Higher, faster, stronger

Things we've done
By Matt Brown
London 2012 Olympics

Originally published on The Wall, strategist Matt Brown explains how the London 2012 digital experience broke new boundaries...

London 2012 may be over, but the digital world continues to reverberate to a dizzying halo of statistical superlatives. The 44 world records we’ve seen broken at the Olympic Games and 251 at the Paralympic Games were accompanied by unparalleled broadcast reach, new milestones of social media engagement and ever more progressive uses of digital technology.

It’s a significantly transformed landscape from the one in which the British Olympic Association first began working on London’s bid in 1997, when broadband internet reached just 17 per cent of the UK population, Nokia commanded 37 per cent of the global mobile phone market and Google operated under the name Backrub. Fast-forward 15 years and the climax of the Games saw data pouring from the Olympic Park at 60GB per second into a socially connected world where internet-enabled devices outnumber people.

As London hands over the baton to Brazil, some of the most striking data to have emerged from this summer’s games has been regarding wireless devices. Some 60 per cent of visits to the London 2012 site and 33 per cent of those viewing BBC coverage came via mobile – an inconceivable situation just a few years ago.

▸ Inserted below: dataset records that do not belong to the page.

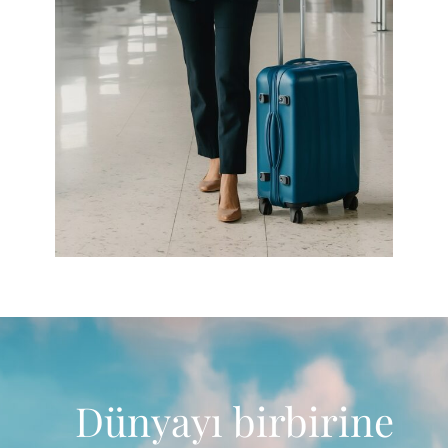
Dünyayı birbirine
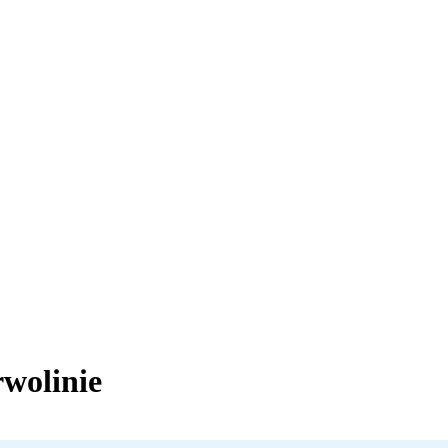
wolinie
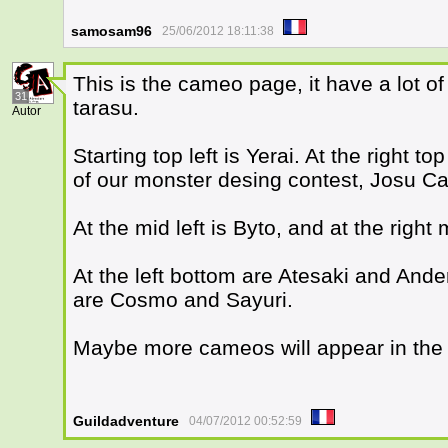
samosam96
25/06/2012 18:11:38
This is the cameo page, it have a lot 
31
tarasu.
Autor
Starting top left is Yerai. At the right t
of our monster desing contest, Josu Ca
At the mid left is Byto, and at the right
At the left bottom are Atesaki and Ande
are Cosmo and Sayuri.
Maybe more cameos will appear in the 
Guildadventure
04/07/2012 00:52:59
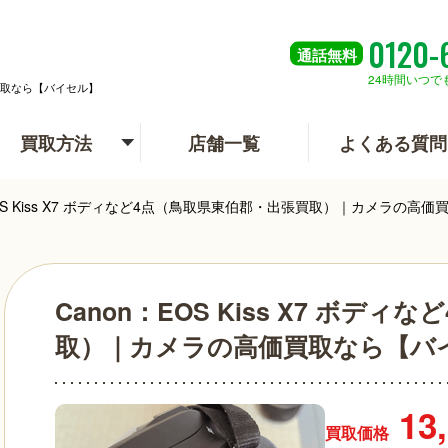
0120-
通話
無料
24時間いつで
価買取なら【バイセル】
買取方法
店舗一覧
よくある質問
EOS Kiss X7 ボディなど4点（鳥取県東伯郡・出張買取）｜カメラの高
Canon：EOS Kiss X7 ボデ
取）｜カメラの高価買取なら【バ
13
買取価格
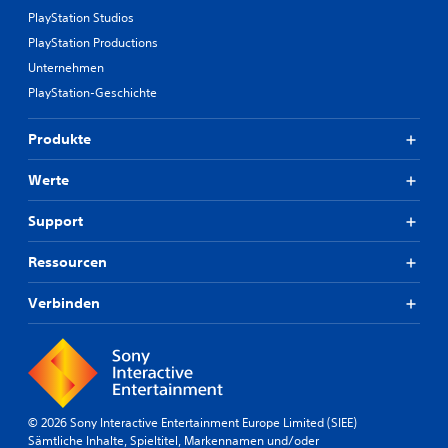
PlayStation Studios
PlayStation Productions
Unternehmen
PlayStation-Geschichte
Produkte
Werte
Support
Ressourcen
Verbinden
© 2026 Sony Interactive Entertainment Europe Limited (SIEE)
Sämtliche Inhalte, Spieltitel, Markennamen und/oder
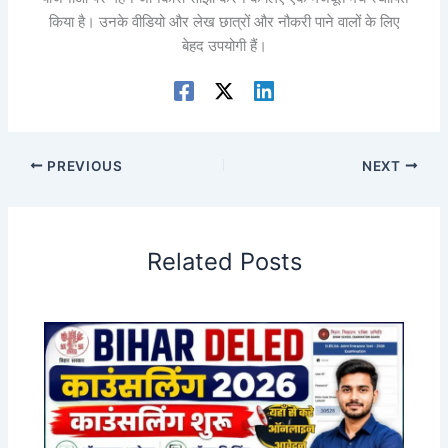
किया है। उनके वीडियो और लेख छात्रों और नौकरी पाने वालों के लिए
बेहद उपयोगी हैं।
PREVIOUS
NEXT
Related Posts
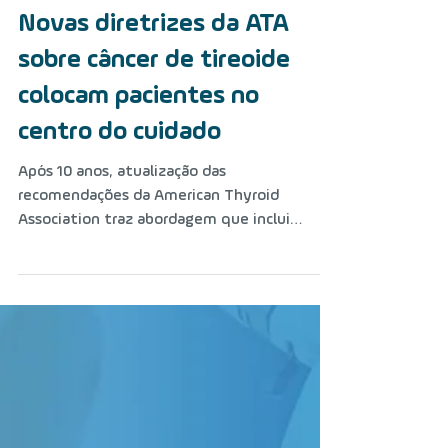
31 de out. de 2025
Novas diretrizes da ATA
sobre câncer de tireoide
colocam pacientes no
centro do cuidado
Após 10 anos, atualização das
recomendações da American Thyroid
Association traz abordagem que inclui
pacientes na construção das diretrizes e
reforça a individualização do tratamento no
manejo do câncer diferenciado de tireoide.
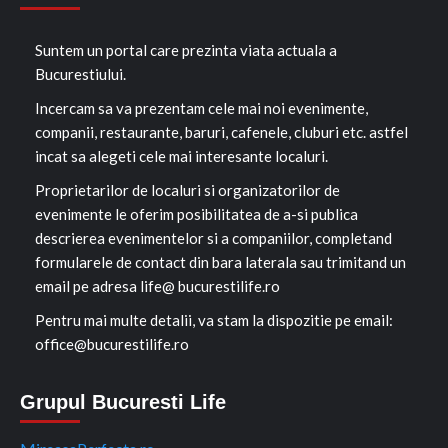
Suntem un portal care prezinta viata actuala a
Bucurestiului.
Incercam sa va prezentam cele mai noi evenimente,
companii, restaurante, baruri, cafenele, cluburi etc. astfel
incat sa alegeti cele mai interesante localuri.
Proprietarilor de localuri si organizatorilor de
evenimente le oferim posibilitatea de a-si publica
descrierea evenimentelor si a companiilor, completand
formularele de contact din bara laterala sau trimitand un
email pe adresa life@ bucurestilife.ro
Pentru mai multe detalii, va stam la dispozitie pe email:
office@bucurestilife.ro
Grupul Bucuresti Life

The social media appetites of Olympics followers were no less voracious, generating more tweets in a single day than Beijing could muster in an entire fortnight. In 2005, the London 2012 bid site prompted us to share our support by sending an e-card. Today, our support is offered instinctively by spurring on Usain Bolt at a rate of 74,000 tweets per second.

We can reasonably expect the advancement in Rio 2016 to be considerable too. 4G wireless technology is due to arrive there in time for the 2014 World Cup, while forecasts of police equipped with biometrically-enhanced glasses with facial recognition capabilities can no longer be confined to science fiction.

In each field of sport and technology we adapt to constantly changing environments, but are fuelled by the same intrinsic urge to exceed our limits – higher, faster and stronger than ever before.